Exercise instructions: Tell me how many lines in the data below hold the string "input", and say nothing else.

Data for processing:
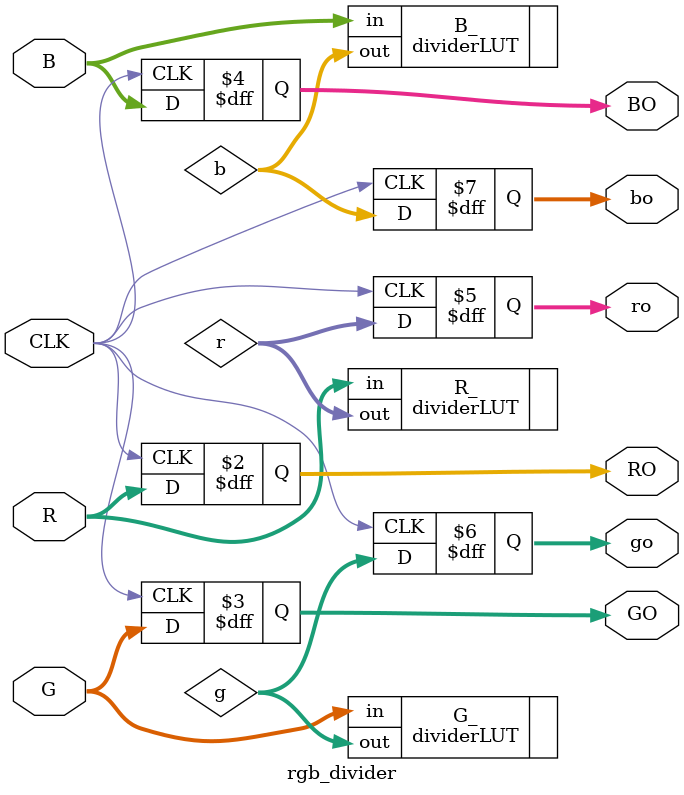
<source format=v>

module rgb_divider (
input  wire [7:0]  R,
input  wire [7:0]  G,
input  wire [7:0]  B,
input  wire        CLK,

output reg  [7:0]  RO,
output reg  [7:0]  GO,
output reg  [7:0]  BO,
output reg  [17:0] ro,
output reg  [17:0] go,
output reg  [17:0] bo
);

wire [17:0] r, g, b;
// Look up the red value
dividerLUT R_ (
.in  (R),
.out (r)
);

// Look up the green value
dividerLUT G_ (
.in  (G),
.out (g)
);

// Look up the blue value
dividerLUT B_ (
.in  (B),
.out (b)
);

always@( posedge CLK )
begin
 RO <= R;
 GO <= G;
 BO <= B;
 
 ro <= r;
 go <= g;
 bo <= b;

end

endmodule

</source>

Exercise result: 4